Par son deuxième moyen, Elf Aquitaine invoque une violation des droits de la défense résultant d'une interprétation erronée des principes d'équité et d'égalité des armes. Dans l'arrêt attaqué, le Tribunal aurait en effet estimé que le principe d'égalité des armes avait été respecté en l'espèce puisque la partie requérante avait été en mesure de faire utilement connaître son point de vue au cours de la procédure administrative et qu'elle avait été informée pour la première fois des griefs retenus à son égard dans la communication des griefs. Selon la requérante, cette interprétation serait erronée car elle reviendrait à nier la nécessité de respecter les droits de la défense de la requérante dès le stade de l'enquête préalable et méconnaîtrait également la nécessité, pour la Commission, de conduire une telle enquête de façon impartiale — à charge, mais aussi à décharge — à l'égard de toute personne suspectée d'une infraction.

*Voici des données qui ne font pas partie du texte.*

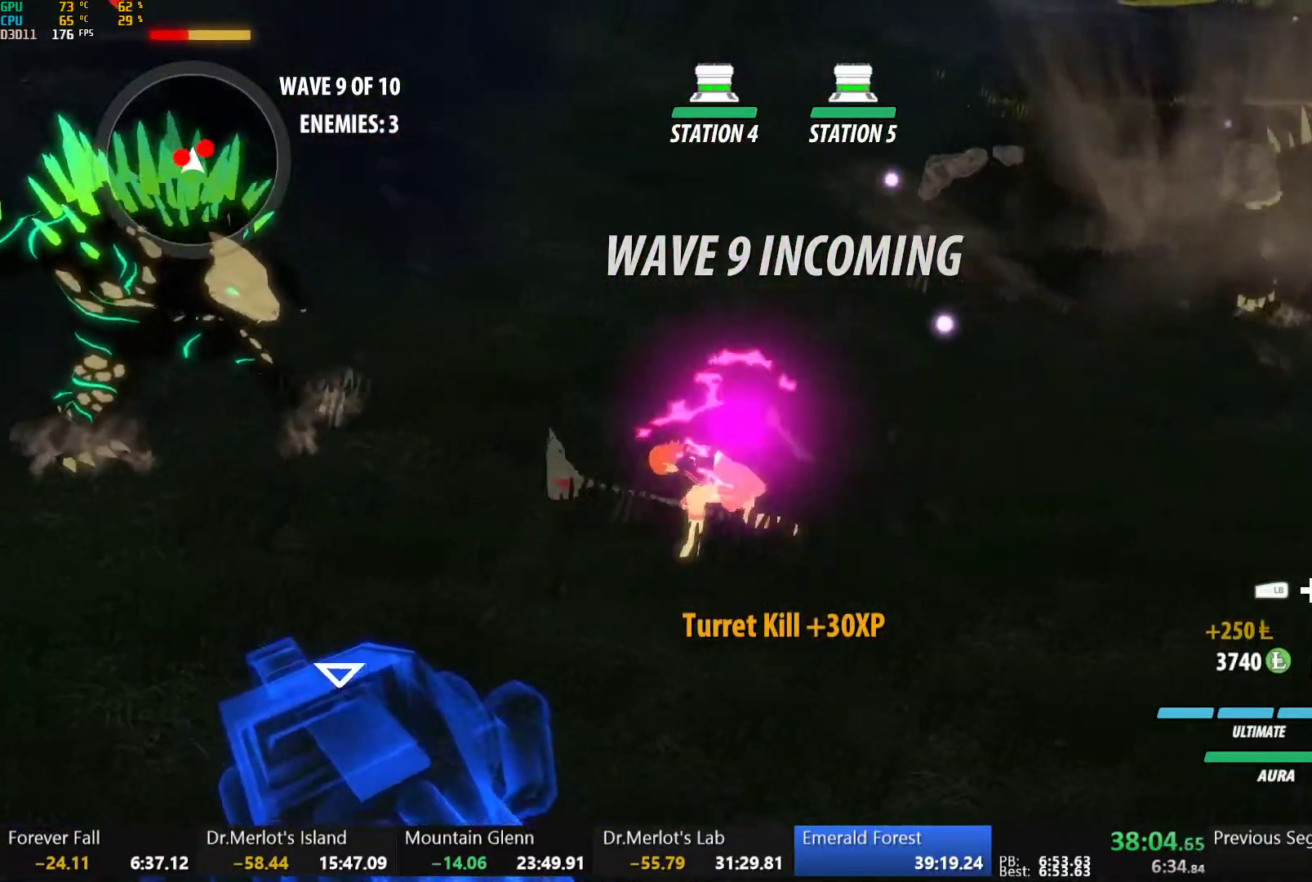
{"dt_ms": 500, "buttons": ["Y"], "left_stick": "left", "right_stick": "center", "events": [[183, "A", "down"], [217, "R2", "down"], [300, "A", "up"], [300, "B", "down"], [367, "R2", "up"], [383, "B", "up"], [483, "Y", "down"]]}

Par son troisième moyen, la requérante reproche au Tribunal d'avoir commis plusieurs erreurs de droit relatives à l'obligation de motivation. Ces erreurs porteraient tant sur l'appréciation de la teneur et de l'intensité de la motivation requise de la Commission que sur le contenu même de l'arrêt attaqué, qui comporterait plusieurs affirmations contradictoires.
Par son quatrième moyen, Elf Aquitaine dénonce une violation de l'article 263 TFUE [230 CE] en ce que le Tribunal aurait excédé les limites du contrôle de légalité en substituant sa propre appréciation relative à la possibilité d'imputer une infraction commise par une filiale à sa société mère à celle, défaillante et sommaire, contenue dans la décision de la Commission.

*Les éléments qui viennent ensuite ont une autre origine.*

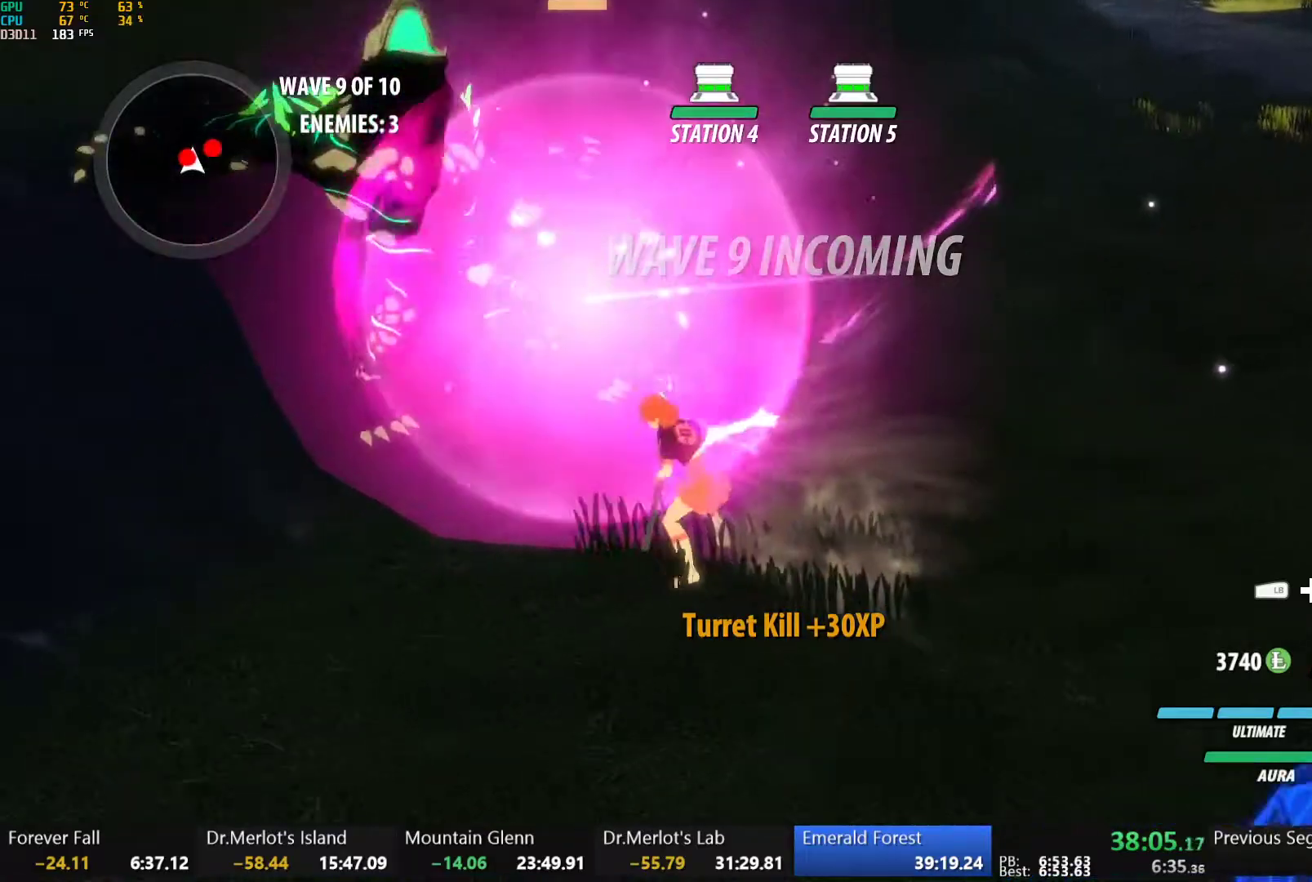
{"dt_ms": 500, "buttons": [], "left_stick": "center", "right_stick": "up-right", "events": [[83, "Y", "up"], [133, "left_stick", "center"], [300, "right_stick", "up-right"]]}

Par son cinquième moyen, qui comporte quatre branches, la requérante dénonce la méconnaissance, par le Tribunal, des règles relatives à l'imputabilité de pratiques anticoncurrentielles. Loin de valider la présomption de responsabilité de la société mère pour les agissements de sa filiale, le Tribunal aurait en effet dû vérifier si la Commission avait rapporté la preuve d'une immixtion concrète de la partie requérante dans la gestion de sa filiale.
Par son sixième et dernier moyen, la requérante relève enfin, à titre subsidiaire, que si les erreurs et violations commises par le Tribunal ne conduisaient pas à l'annulation de la décision de la Commission, elles devraient, à tout le moins, conduire la Cour à annuler ou réduire l'amende qui lui a été infligée à titre conjoint et solidaire.